I've read that the amount of fallout can be reduced by a factor of 10 by using thermonuclear fusion charges instead of fission charges. In addition' date=' the fallout can be reduced by a further factor of ten if the spacecraft is launched near the north or south magnetic poles. This prevents the Earth's magnetosphere from capturing the fallout and returning it to the surface.[/quote']

 

Wikipedia has a great article on nuclear weapon design, from which I've been cribbing for this thread. As the author says, there is no such thing as a pure fusion device. There are pure fission devices, and fission-fusion devices (cleaner, but not very efficient), and fission-fusion-fission devices.
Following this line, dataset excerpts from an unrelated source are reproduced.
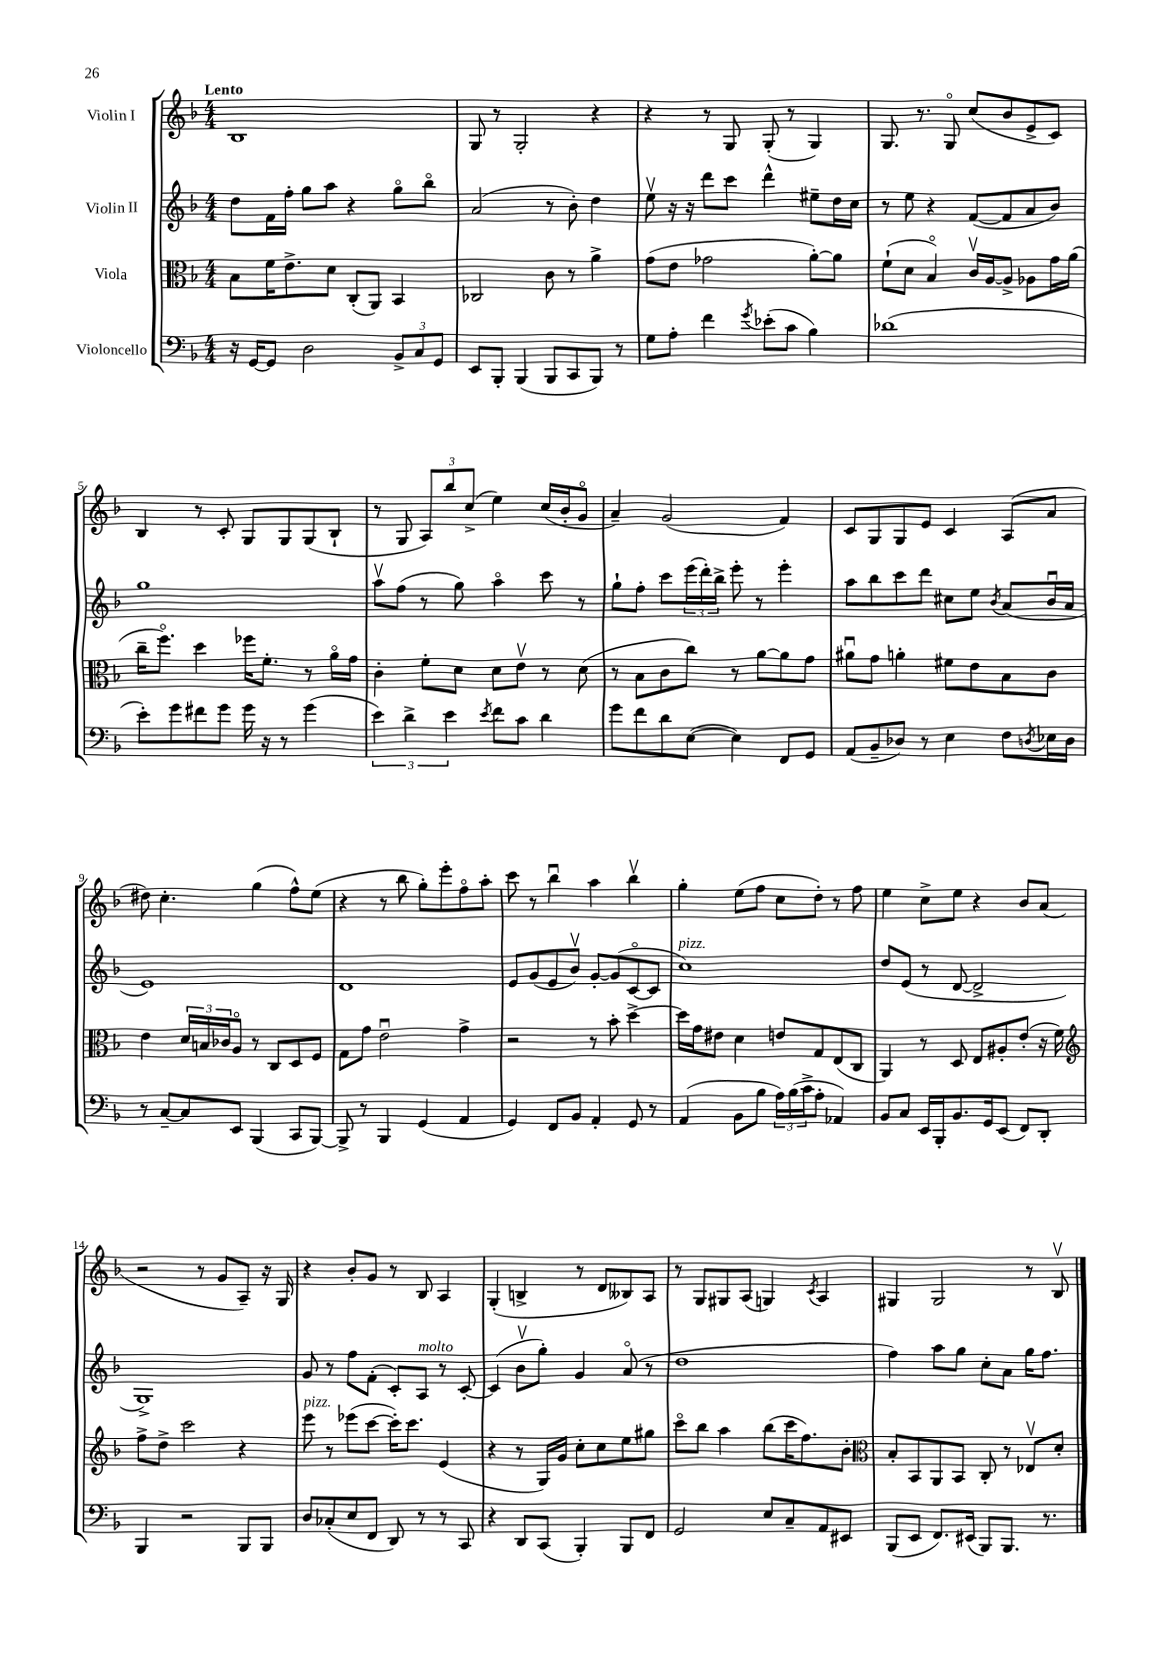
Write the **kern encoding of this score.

**kern	**kern	**kern	**kern
*staff4	*staff3	*staff2	*staff1
*clefF4	*clefC3	*clefG2	*clefG2
*k[b-]	*k[b-]	*k[b-]	*k[b-]
*M4/4	*M4/4	*M4/4	*M4/4
16r	8B-\L	8dd\L	1B-
[16GG/LK	.	.	.
8GG/]J	16f\K	16f\L	.
.	8.e^\	16ff'\JJ	.
2D\	.	8gg\L	.
.	8d\J	8aa\J	.
.	(8C'/L	4r	.
.	8AA/J)	.	.
12BB-^/L	4BB-/	8ggo\L	.
12C/	.	.	.
.	.	8bb-o\J	.
12GG/J	.	.	.
=	=	=	=
8EE/L	2C-/	(2a/	8G/
8BBB-'/J	.	.	8r
(4BBB-/	.	.	2G'/
8BBB-/L	8c\	8r	.
8CC/	8r	8b-'\)	.
8BBB-/J)	4a^\	4dd\	4r
8r	.	.	.
=	=	=	=
8G\L	(8g\L	8eev\	4r
8A'\J	8e\J	16r	.
.	.	16r	.
4f\	2g-\	8ddd\L	8r
.	.	8ccc\J	8G/
8qg/	.	.	.
(8e-'\L	.	4ddd^^\	(8G'/
8c\J	.	.	8r
4B-\)	[8a'\L)	8ee#~\L	4G/)
.	8a\]J	16dd\L	.
.	.	16cc\JJ	.
=	=	=	=
(1d-	(8f`\L	8r	8.G/
.	8d\J	8ee\	.
.	.	.	8.r
.	4B-o/)	4r	.
.	.	.	8Go/
.	16cv/LL	([8f/L	(8cc/L
.	[16A/J	.	.
.	8A^/]J	8f/]	8b-/
.	8A-\L	8a/	8e^/
.	16g\L	8b-/J)	8c/J)
.	(16a\JJ	.	.
=	=	=	=
8e'\L)	16cc~\LK	1gg	4B-/
.	8.ffo\J)	.	.
8g\	.	.	.
8f#\	4dd\	.	8r
8g\J	.	.	8c'/
16g\	16ff-\LK	.	8G/L
16r	8.f'\J	.	.
8r	.	.	8G/
(4g\	8r	.	(8G/
.	16ao\LL	.	8B-`/J
.	16g\JJ	.	.
=	=	=	=
6e\)	4c'\	8aav\L	8r
.	.	(8ff\J	8G/
6d^\	.	.	.
.	8f'\L	8r	12A/L)
6e\	.	.	12bb-/
.	8d\J	8gg\)	.
.	.	.	(12cc^/J
8qe/	.	.	.
8f\L	8d\L	4aao\	4ee\)
8c\J	8ev\J	.	.
4d\	8r	8ccc\	(16cc/LL
.	.	.	16b-'/J
.	(8d\	8r	8go/J
=	=	=	=
8g\L	8r	8gg`\L	4a~/)
8f\	8B-\L	8ff'\J	.
8d\	8c\	8ccc\L	(2g/
([8E\J	8cc\J)	(24eee\L	.
.	.	24ddd'\)	.
.	.	24bb-^\JJ	.
4E\])	8r	8eee'\	.
.	[8a\L	8r	.
8FF/L	8a\]	4eee'\	4f/)
8GG/J	8g\J	.	.
=	=	=	=
(8AA/L	8a#u\L	8aa\L	8c/L
8BB-~/	8g\J	8bb-\	8G/
8D-/J)	4a'\	8ccc\	8G/
8r	.	8ddd\J	8e/J
4E\	8f#\L	8cc#\L	4c/
.	8e\	8ee\J	.
.	.	8qb-/	.
8F\L	8B-\	(8a/L	(8A/L
8qD/	.	.	.
16E-\L	8c\J	16b-u/L	8a/J
16D\JJ	.	16a/JJ	.
=	=	=	=
8r	4e\	1e)	8dd#\)
[8C~/L	.	.	4.cc'\
8C/]	24d/LL	.	.
.	24B/	.	.
.	24c-/J	.	.
8EE/J	8Ao/J	.	.
(4BBB-/	8r	.	(4gg\
.	8C/L	.	.
8CC/L	8D/	.	8ff^^\L)
[8BBB-/J)	8F/J	.	(8ee\J
=	=	=	=
8BBB-^/]	8G\L	1d	4r
8r	8g\J	.	.
4BBB-/	2eu\	.	8r
.	.	.	8bb-\
(4GG/	.	.	8gg'\L)
.	.	.	8eee'\
4AA/	4g^\	.	8ffo\
.	.	.	8aa'\J
=	=	=	=
4GG/)	2r	8e/L	8ccc\
.	.	(8g/	8r
8FF/L	.	8e/	4bb-u\
8BB-/J	.	8b-v/J)	.
4AA'/	8r	[8g'/L	4aa\
.	8b-'\	(8g/]	.
8GG/	[4dd^\	[8co/	4bb-v\
8r	.	8c/]J	.
=	=	=	=
(4AA/	16dd\]LL	1cc)	4gg'\
.	16g\J	.	.
.	8e#\J	.	.
8BB-\L	4d\	.	(8ee\L
8B-\J	.	.	8ff\J
24A\LL)	8e/L	.	8cc\L
(24B-\	.	.	.
24c^\J	.	.	.
8A'\J	8G/	.	8dd'\J)
4AA-/)	(8E/	.	8r
.	8C/J	.	8ff\
=	=	=	=
8BB-/L	4AA/)	8dd/L	4ee\
8C/J	.	(8e/J	.
16EE/LL	8r	8r	8cc^\L
16BBB-'/J	.	.	.
8.BB-/	8D/	[8d/	8ee\J
.	8E/L	2d^/]	4r
16GG/k	.	.	.
(8EE/J	8A#'/	.	.
8FF/L)	(8e'/J	.	8b-/L
8DD'/J	16r	.	(8a/J
.	16f\)	.	.
=	=	=	=
*	*clefG2	*	*
4BBB-/	8ff^\L	1G^)	2r
.	8dd^\J	.	.
2r	2ccc\	.	.
.	.	.	8r
.	.	.	8g/L
8BBB-/L	4r	.	8A~/J)
8BBB-/J	.	.	16r
.	.	.	16G/
=	=	=	=
8D/L	8eee\	8g/	4r
(8C-'/	8r	8r	.
8E/	(8eee-\L	8ff\L	8b-'/L
8FF/J	[8ccc\J	(8f'\J	8g/J
8DD/)	16ccc'\]LK)	8c'/L)	8r
.	8.ccc\J	.	.
8r	.	8A/J	8B-/
8r	(4e/	8r	4A/
8CC/	.	[8c'/	.
=	=	=	=
4r	4r	(4c/]	(4G'/
8DD/L	8r	8b-v\L	4B^/
(8CC/J	16G/LL)	8gg'\J)	.
.	16g/JJ	.	.
4BBB-'/)	8cc'\L	4g/	8r
.	8cc\	.	8d/L
8BBB-/L	8ee\	(8ao/	8B--/)
8FF/J	8gg#\J	8r	8A/J
=	=	=	=
2GG/	8ccco\L	1dd	8r
.	8bb-\J	.	8G/L
.	4aa\	.	8G#/
.	.	.	(8A/J
8E/L	(8bb-\L	.	4G/)
8C~/	16ccc\K	.	.
.	8.ff\)	.	.
.	.	.	8qc/
8AA/	.	.	4A/
8EE#/J	8b-'\J	.	.
=	=	=	=
*	*clefC3	*	*
(8BBB-/L	8B-'/L	4ff\)	4G#/
8EE/J	8BB-/	.	.
8.FF/L)	8AA/	8aa\L	2G#/
.	8BB-/J	8gg\J	.
(16EE#/Jk	.	.	.
8BBB-/L)	8C'/	8cc'\L	.
8.BBB-/J	8r	8a\J	.
.	8E-v/L	16gg\LK	8r
8.r	.	8.ff\J	.
.	8d'/J	.	8B-v/
==	==	==	==
*-	*-	*-	*-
Almost all nuclear devices, even the 155mm shell loadouts, are in the third category, hence "H-bombs." A few from the second category have been tested, including the notorious Tsar Bomba. These produce less energy, because the tamper that reflects the initial fission-produced x-rays back on the tritium payload is made of relatively inert materials such as lead, instead of U-235, or, in the American case (because America is Made of Money), U-238. Unless I've got those two isotopes mixed up again.*

It's all irrelevant, though. You can only scale a nuclear device down so far. After all, otherwise we'd just be setting them off in electrical plant boilers, and all our problems would be solved forever. The charges proposed for Orion are the smallest size practical, nothing but the naked fission "fuze" of an H-bomb, shaped into the least-efficient geometry that will still detonate on implosion --the W54 "Davy Crockett" head, in other words.

The W-54 produces a great deal of short-term fallout for its weight, since it does nothing with the neutrons it produces except transmutation (as I understand it), but significantly less strontium-95. So there's that. But there's no such thing as a "clean" W-54.

As for relying on the Polar regions' less extensive magnetosphere to reduce fallout, remember that we're talking about handwaves from used Orion space battleship salesmen here. Don't be betting the farm on it. Any more than you would on the notion that we could just build an Orion tomorrow and it would work, absent extensive (perhaps even that's-how-long-it-took-to-develop-the-B2 decades) flight testing.

 

 

*Sorry. Overtime hit me on the head again.